Task to carry out: Each line below from the one containing "middle tip: (205, 192)" through the one containing "middle mcp: (565, 348)" should be output exactly as it stands, and no other line should appear.

Provided material:
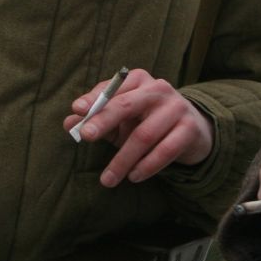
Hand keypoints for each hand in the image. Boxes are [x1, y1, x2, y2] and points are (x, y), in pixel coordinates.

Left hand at [62, 69, 213, 186]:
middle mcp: (158, 89)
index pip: (112, 88)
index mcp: (138, 80)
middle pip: (127, 105)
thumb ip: (96, 119)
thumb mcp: (120, 120)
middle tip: (86, 136)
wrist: (192, 130)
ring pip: (144, 135)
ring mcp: (176, 108)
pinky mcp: (189, 129)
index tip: (76, 109)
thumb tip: (68, 123)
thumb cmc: (147, 122)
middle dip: (104, 120)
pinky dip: (147, 166)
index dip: (93, 98)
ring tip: (108, 179)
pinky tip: (133, 176)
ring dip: (123, 159)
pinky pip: (165, 150)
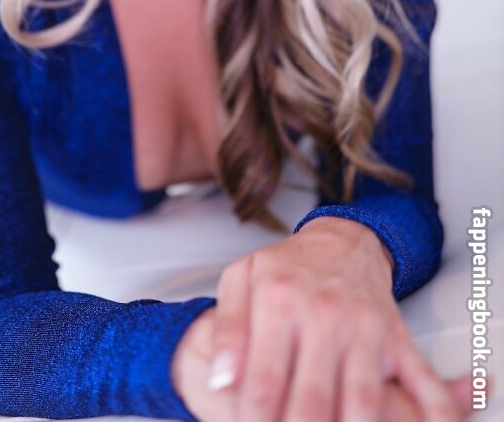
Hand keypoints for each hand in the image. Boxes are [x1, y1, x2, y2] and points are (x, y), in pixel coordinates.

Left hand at [171, 217, 470, 420]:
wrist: (343, 239)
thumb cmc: (289, 266)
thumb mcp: (241, 279)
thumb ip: (227, 330)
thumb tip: (220, 380)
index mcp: (279, 301)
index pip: (263, 382)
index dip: (253, 419)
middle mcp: (323, 315)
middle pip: (311, 402)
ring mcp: (363, 328)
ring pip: (361, 404)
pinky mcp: (395, 337)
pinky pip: (419, 384)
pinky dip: (421, 414)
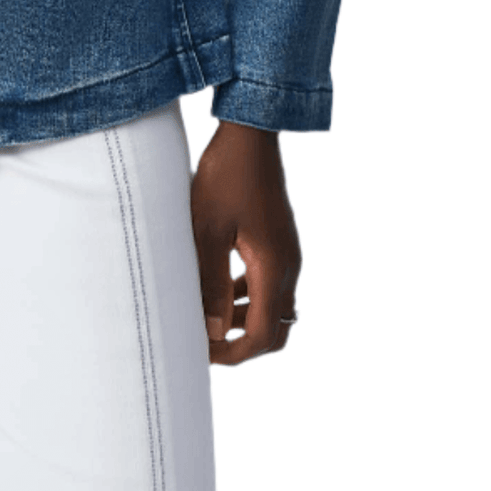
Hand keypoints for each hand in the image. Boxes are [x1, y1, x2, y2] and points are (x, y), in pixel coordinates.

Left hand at [190, 119, 300, 365]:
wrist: (250, 136)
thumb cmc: (225, 177)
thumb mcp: (207, 230)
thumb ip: (209, 282)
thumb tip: (211, 331)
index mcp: (273, 268)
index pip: (262, 335)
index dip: (232, 353)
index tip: (201, 354)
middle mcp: (288, 266)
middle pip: (274, 330)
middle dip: (241, 344)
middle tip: (205, 344)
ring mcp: (287, 253)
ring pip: (272, 307)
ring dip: (242, 319)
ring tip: (205, 316)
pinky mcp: (280, 241)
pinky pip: (269, 283)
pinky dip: (247, 296)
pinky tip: (217, 286)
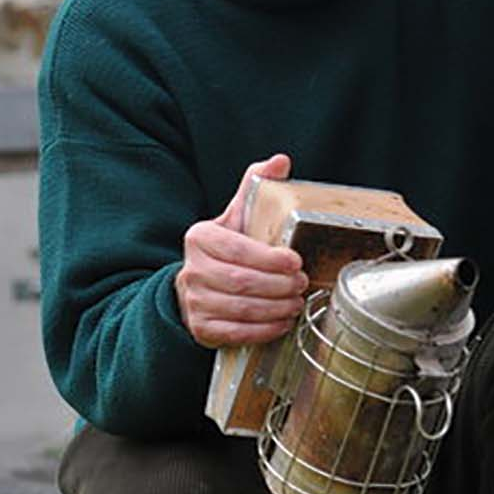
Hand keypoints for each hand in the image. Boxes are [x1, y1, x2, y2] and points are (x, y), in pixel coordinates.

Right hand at [175, 153, 308, 348]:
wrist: (194, 287)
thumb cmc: (224, 250)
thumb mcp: (235, 216)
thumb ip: (256, 186)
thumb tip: (280, 161)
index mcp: (200, 237)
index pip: (238, 249)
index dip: (270, 259)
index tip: (295, 261)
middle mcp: (192, 269)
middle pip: (242, 281)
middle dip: (279, 285)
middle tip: (301, 284)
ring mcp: (194, 301)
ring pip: (241, 308)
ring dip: (276, 308)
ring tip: (296, 302)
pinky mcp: (200, 327)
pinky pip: (235, 332)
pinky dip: (264, 330)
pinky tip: (282, 322)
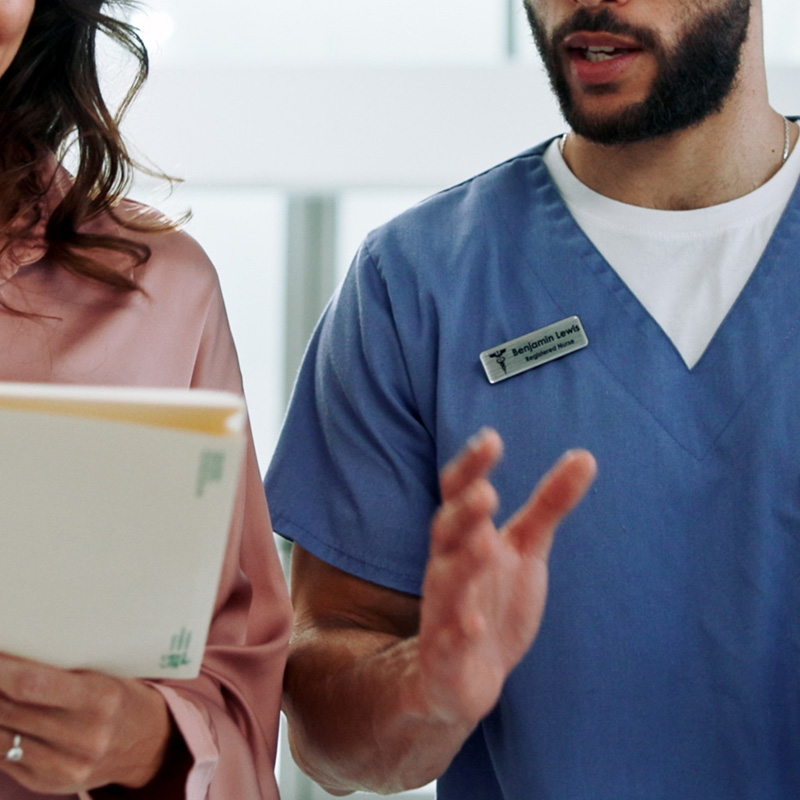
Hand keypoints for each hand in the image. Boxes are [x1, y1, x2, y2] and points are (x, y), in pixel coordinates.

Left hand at [0, 653, 172, 793]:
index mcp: (101, 699)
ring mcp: (65, 765)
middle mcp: (84, 736)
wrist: (145, 744)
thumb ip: (61, 673)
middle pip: (11, 710)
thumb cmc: (120, 699)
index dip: (1, 669)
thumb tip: (11, 659)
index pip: (33, 684)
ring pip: (1, 738)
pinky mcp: (47, 783)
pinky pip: (4, 759)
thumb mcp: (104, 678)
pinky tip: (0, 720)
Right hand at [418, 428, 595, 726]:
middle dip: (464, 513)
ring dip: (462, 565)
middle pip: (446, 533)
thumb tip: (586, 456)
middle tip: (488, 492)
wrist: (465, 674)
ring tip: (484, 544)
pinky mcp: (447, 656)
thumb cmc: (494, 599)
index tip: (492, 439)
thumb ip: (549, 504)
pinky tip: (473, 625)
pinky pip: (448, 643)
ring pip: (446, 584)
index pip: (458, 494)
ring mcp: (445, 612)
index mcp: (465, 538)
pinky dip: (458, 633)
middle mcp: (448, 569)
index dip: (470, 467)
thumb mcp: (526, 548)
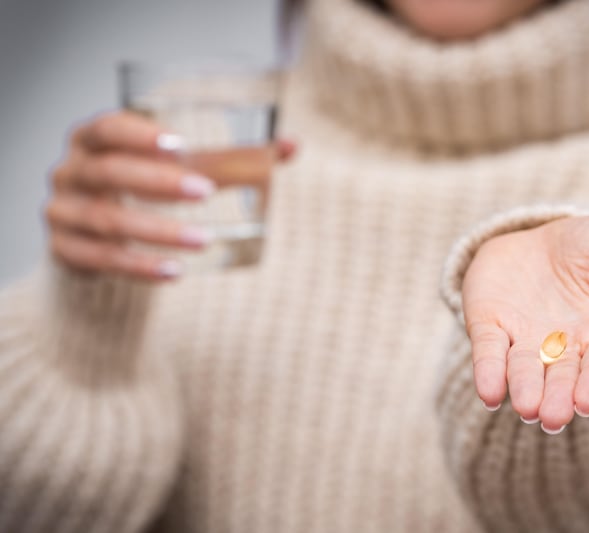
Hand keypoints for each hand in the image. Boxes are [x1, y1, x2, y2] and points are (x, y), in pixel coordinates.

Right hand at [46, 111, 294, 280]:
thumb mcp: (178, 167)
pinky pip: (100, 260)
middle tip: (205, 192)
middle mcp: (71, 171)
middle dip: (159, 182)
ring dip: (158, 230)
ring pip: (107, 219)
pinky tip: (174, 271)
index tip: (181, 144)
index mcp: (93, 139)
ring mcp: (62, 211)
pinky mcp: (65, 251)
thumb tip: (293, 146)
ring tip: (203, 240)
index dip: (139, 133)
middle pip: (110, 171)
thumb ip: (231, 157)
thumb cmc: (145, 187)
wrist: (95, 234)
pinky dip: (138, 266)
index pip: (108, 127)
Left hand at [461, 215, 588, 432]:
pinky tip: (489, 392)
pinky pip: (489, 349)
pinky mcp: (491, 325)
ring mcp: (525, 339)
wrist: (546, 232)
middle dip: (556, 397)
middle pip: (561, 378)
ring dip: (523, 388)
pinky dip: (488, 371)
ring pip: (523, 369)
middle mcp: (565, 348)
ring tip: (525, 408)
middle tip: (552, 417)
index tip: (587, 401)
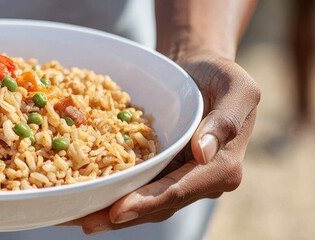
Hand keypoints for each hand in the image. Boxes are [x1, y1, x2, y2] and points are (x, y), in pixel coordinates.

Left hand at [72, 51, 260, 234]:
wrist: (199, 71)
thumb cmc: (219, 74)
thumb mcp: (236, 87)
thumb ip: (226, 120)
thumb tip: (203, 153)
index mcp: (222, 167)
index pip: (180, 190)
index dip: (149, 202)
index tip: (119, 209)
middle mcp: (201, 181)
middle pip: (158, 205)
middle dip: (122, 216)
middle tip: (87, 222)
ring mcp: (180, 180)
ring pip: (145, 204)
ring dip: (111, 214)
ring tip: (78, 219)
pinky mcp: (162, 173)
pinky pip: (137, 187)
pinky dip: (112, 194)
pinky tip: (84, 199)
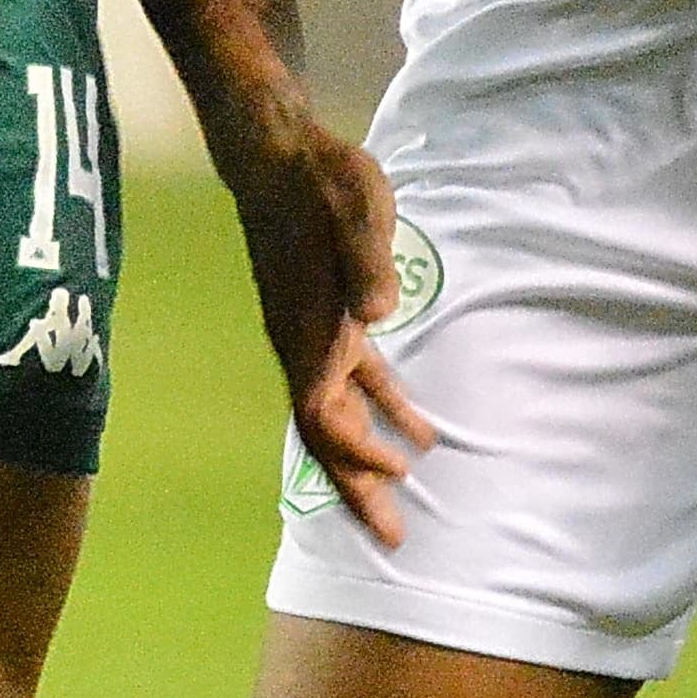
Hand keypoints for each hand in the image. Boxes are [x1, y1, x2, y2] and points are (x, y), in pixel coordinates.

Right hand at [216, 115, 436, 544]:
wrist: (277, 153)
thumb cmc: (319, 177)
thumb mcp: (355, 206)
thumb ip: (367, 259)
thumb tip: (379, 313)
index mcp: (305, 328)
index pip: (323, 414)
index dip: (356, 453)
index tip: (398, 477)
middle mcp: (301, 344)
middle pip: (326, 436)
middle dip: (358, 490)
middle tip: (393, 544)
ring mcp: (312, 335)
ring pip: (338, 417)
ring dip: (370, 460)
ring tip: (404, 502)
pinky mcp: (327, 318)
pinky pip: (354, 383)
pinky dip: (385, 410)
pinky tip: (418, 429)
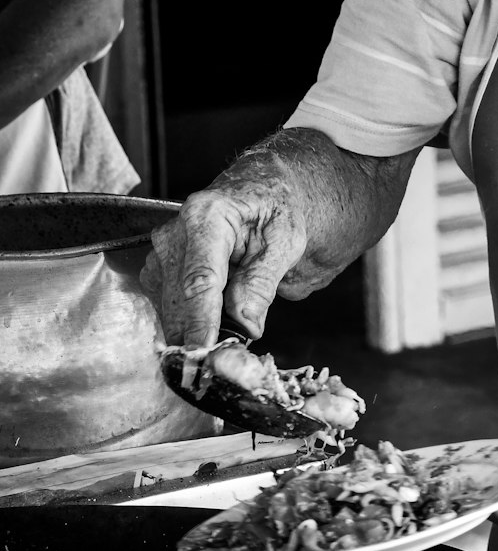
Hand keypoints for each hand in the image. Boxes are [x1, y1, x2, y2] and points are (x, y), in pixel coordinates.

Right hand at [140, 183, 331, 347]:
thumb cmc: (275, 209)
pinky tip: (214, 316)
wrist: (261, 190)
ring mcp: (161, 250)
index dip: (200, 321)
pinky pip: (169, 305)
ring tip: (229, 331)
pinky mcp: (158, 268)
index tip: (204, 352)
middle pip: (178, 299)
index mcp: (207, 216)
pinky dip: (191, 319)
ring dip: (196, 328)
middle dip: (199, 334)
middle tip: (227, 359)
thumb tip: (246, 324)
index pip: (200, 280)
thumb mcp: (285, 241)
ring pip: (170, 307)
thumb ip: (262, 283)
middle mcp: (175, 232)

Exercise solution:
middle tip: (205, 192)
middle mcp: (71, 171)
middle dip: (159, 182)
ring dip: (158, 230)
ring pip: (107, 219)
pinky tip: (174, 271)
index tip: (181, 144)
index mcp: (93, 139)
ring mcp: (62, 211)
pinky mcp: (65, 251)
thumb tip: (293, 146)
ring tip: (203, 240)
index dip: (139, 133)
middle pip: (110, 171)
thumb ip: (231, 157)
thumb cmc: (145, 187)
wrist: (95, 234)
pinky dip: (138, 266)
index pip: (108, 127)
Left hand at [461, 215, 588, 432]:
pinky tip: (489, 392)
pinky pip: (489, 349)
pinky mcp: (491, 325)
ring mcp: (525, 339)
wrist: (546, 232)
middle dip: (556, 397)
middle pip: (561, 378)
ring dip: (523, 388)
pinky dip: (488, 371)
ring pip: (523, 369)
middle mcp: (565, 348)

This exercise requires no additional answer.